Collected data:
-- Opening Marker --

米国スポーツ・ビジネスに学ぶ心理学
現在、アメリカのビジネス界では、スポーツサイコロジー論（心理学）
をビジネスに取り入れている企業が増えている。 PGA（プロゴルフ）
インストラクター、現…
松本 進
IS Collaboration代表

-- Closing Marker --
-- Opening Marker --

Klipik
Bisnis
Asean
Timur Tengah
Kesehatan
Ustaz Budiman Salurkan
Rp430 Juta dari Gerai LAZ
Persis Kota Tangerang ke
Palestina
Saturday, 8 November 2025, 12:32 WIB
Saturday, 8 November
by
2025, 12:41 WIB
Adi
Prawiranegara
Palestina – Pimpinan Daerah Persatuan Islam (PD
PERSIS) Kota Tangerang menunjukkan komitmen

-- Closing Marker --

### Exercise objective
Return every line from the entries above that contains the word "November".

### Answer to this exercise
Saturday, 8 November 2025, 12:32 WIB
Saturday, 8 November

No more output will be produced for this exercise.